Livros de cabeceira (17) - série II
Mudavam-se os canais televisivos e as frases repetiam-se tonitruantes: “As eleições mais importantes da história moderna”; “A decisão que vai moldar o país de forma que pode ser irreversível”; and so on, and so on. E a expressão inglesa (com sotaque do Kansas ou de um bairro negro de Atlanta) uso-a porque as declarações ouvi-as vezes e vezes sem conta durante os 15 dias que passei nos EUA como enviado especial da TVI/CNN Portugal para cobrir – volto ao zapping – “the most important election of our lifetime”.
Regressado dos States com mais perguntas do que respostas rapidamente percebi que necessitava e necessito daquilo que podemos chamar de antídoto para o fim da história repetidamente declarado nos círculos vários de fazedores de opinião e observadores do presente. E a vacina para leituras precipitadas temo-la quase sempre na leitura da História. Razão que me leva a reler “O Futuro da América” de Simon Schama. Historiador britânico e professor na universidade de Columbia, em Nova Iorque, radicado nos Estados Unidos há cerca de 30 anos, Schama é um conhecedor do passado da América e dele admirador, diga-se.
O livro em causa foi publicado em 2010 e daí ter o subtítulo: “A História dos EUA dos Fundadores até Barack Obama”.
Sendo certo que muito se passou nos últimos 14 anos, e que a figura de Donald Trump não surge na obra, menos ainda a sua eleição e reeleição como 45º e 47º presidente dos Estados Unidos da América, Schama dá-nos pistas para melhor avaliarmos o que está em causa e porque é que a maioria dos americanos fez a escolha que fez a 5 de Novembro. As conclusões são desanimadoras.
Schama enaltece o optimismo americano como pilar da construção de uma história com pouco mais do que 250 anos. Um optimismo que contrasta com o reaccionarismo que detectamos em muitos dos votos trumpistas. O “Make America Great Again” não é optimista. É sobretudo reaccionário. Trata-se de um sentimento movido pela crença de que os valores da América estão em risco. São perseguidos. Dentro e fora de portas.
E a mesma sensação de perda temo-la ao apercebermo-nos que a multiplicidade étnica e cultural, que fez e faz a América, é hoje tida como agressora da dita América Grande, essa grande potência que só poderá sê-lo verdadeiramente quando for concretizada a incessantemente prometida “maior deportação da História” que começará, garante Trump, “no primeiro dia em que voltar à Sala Oval”.
O pessimismo reforçamo-lo no ponto da religião. E à semelhança da multiplicidade étcnica e cultural, também representada por Barack Obama. O presidente que chegou à Casa Branca assumindo o seu cristianismo, religião que foi o escudo, o tónus, a força da minoria negra na luta pelos direitos civis, e que hoje está minada por um cristianismo branco conservador ao jeito de cruzada. Uma cruzada por um mundo branco, cristão e patriarcal e cujo um dos seus principais embaixadores dá pelo nome de Peter Hegseth, a escolha de Trump para Secretário da Defesa, ou seja líder da maior máquina de guerra à face da Terra. Um futuro chefe do Pentágono, que num livro publicado em 2020, intitulado American Crusade: Our Fight to Stay Free, afirma que os EUA enfrentam actualmente "diferenças irreconciliáveis entre a Esquerda e a Direita, que estão a direccionar a América para um conflito perpétuo e que não podem ser resolvidas através do processo político." Cito do jornal Público.

-.-.-

■ **O que se pede**
Cita, do texto sobre as eleições americanas, o trecho que vai de "Sendo certo que" a "conclusões são desanimadoras.".

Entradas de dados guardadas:
-.-.-

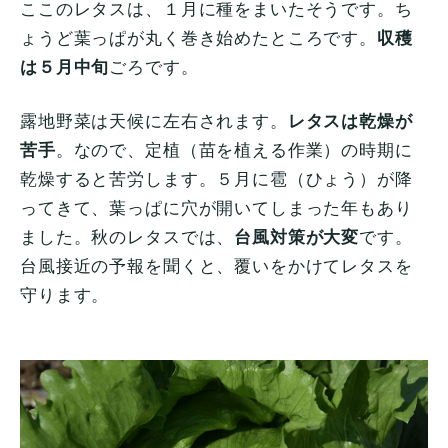
ここのレタスは、１月に種をまいたそうです。ち
ょうど葉っぱが丸く巻き始めたところです。
収穫
は５月中旬
ごろです。
露地野菜は天候に左右されます。
レタスは乾燥が
苦手
。なので、定植（苗を植える作業）の時期に
乾燥すると苦労します。５月に雹（ひょう）が降
ってきて、葉っぱに穴が開いてしまった年もあり
ました。秋のレタスでは、
台風対策が大変
です。
台風接近の予報を聞くと、覆いをかけてレタスを
守ります。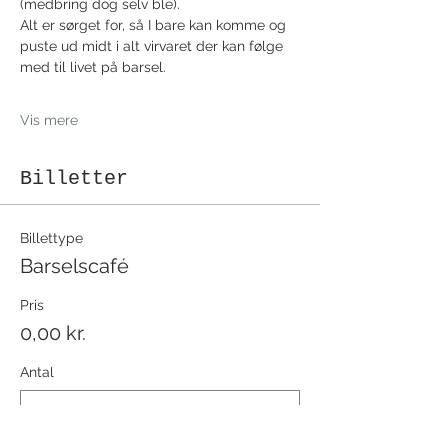
(medbring dog selv ble).
Alt er sørget for, så I bare kan komme og 
puste ud midt i alt virvaret der kan følge 
med til livet på barsel.
Vis mere
Billetter
Billettype
Barselscafé
Pris
0,00 kr.
Antal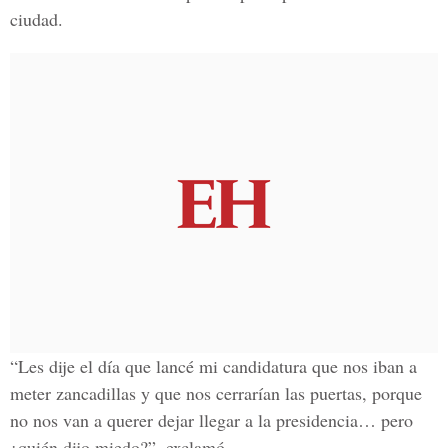
ciudad.
“Les dije el día que lancé mi candidatura que nos iban a
meter zancadillas y que nos cerrarían las puertas, porque
no nos van a querer dejar llegar a la presidencia… pero
¿quién dijo miedo?”, exclamó.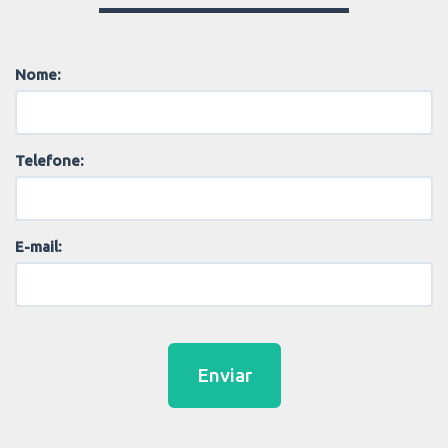
Nome:
Telefone:
E-mail:
Enviar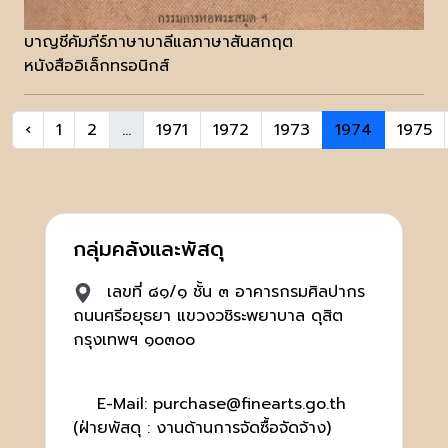
บาญชีคัมภีร์ภาษาบาลีแลภาษาสันสกฤต
หนังสืออิเล็กทรอนิกส์
‹
1
2
...
1971
1972
1973
1974
1975
กลุ่มคลังและพัสดุ
เลขที่ ๘๑/๑ ชั้น ๓ อาคารกรมศิลปากร
ถนนศรีอยุธยา แขวงวชิระพยาบาล ดุสิต
กรุงเทพฯ ๑๐๓๐๐
E-Mail: purchase@finearts.go.th
(ฝ่ายพัสดุ : งานด้านการจัดซื้อจัดจ้าง)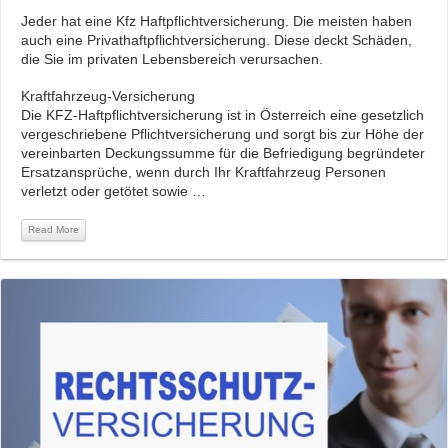
Jeder hat eine Kfz Haftpflichtversicherung. Die meisten haben
auch eine Privathaftpflichtversicherung. Diese deckt Schäden,
die Sie im privaten Lebensbereich verursachen.
Kraftfahrzeug-Versicherung
Die KFZ-Haftpflichtversicherung ist in Österreich eine gesetzlich
vergeschriebene Pflichtversicherung und sorgt bis zur Höhe der
vereinbarten Deckungssumme für die Befriedigung begründeter
Ersatzansprüche, wenn durch Ihr Kraftfahrzeug Personen
verletzt oder getötet sowie …
Read More
Read More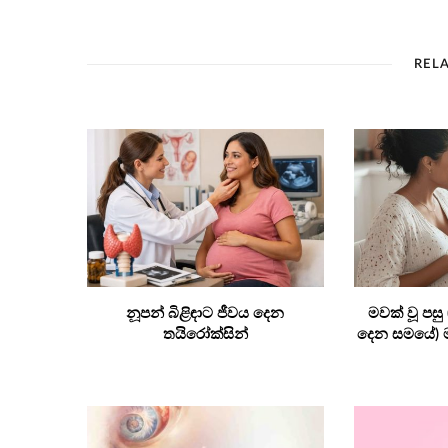
REL
නූපන් බිළිඳාට ජීවය දෙන
මවක් වූ පසු
තයිරෝක්සින්
දෙන සමයේ) ම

-.-.-

■ **Resposta à tarefa**
Sendo certo que muito se passou nos últimos 14 anos, e que a figura de Donald Trump não surge na obra, menos ainda a sua eleição e reeleição como 45º e 47º presidente dos Estados Unidos da América, Schama dá-nos pistas para melhor avaliarmos o que está em causa e porque é que a maioria dos americanos fez a escolha que fez a 5 de Novembro. As conclusões são desanimadoras.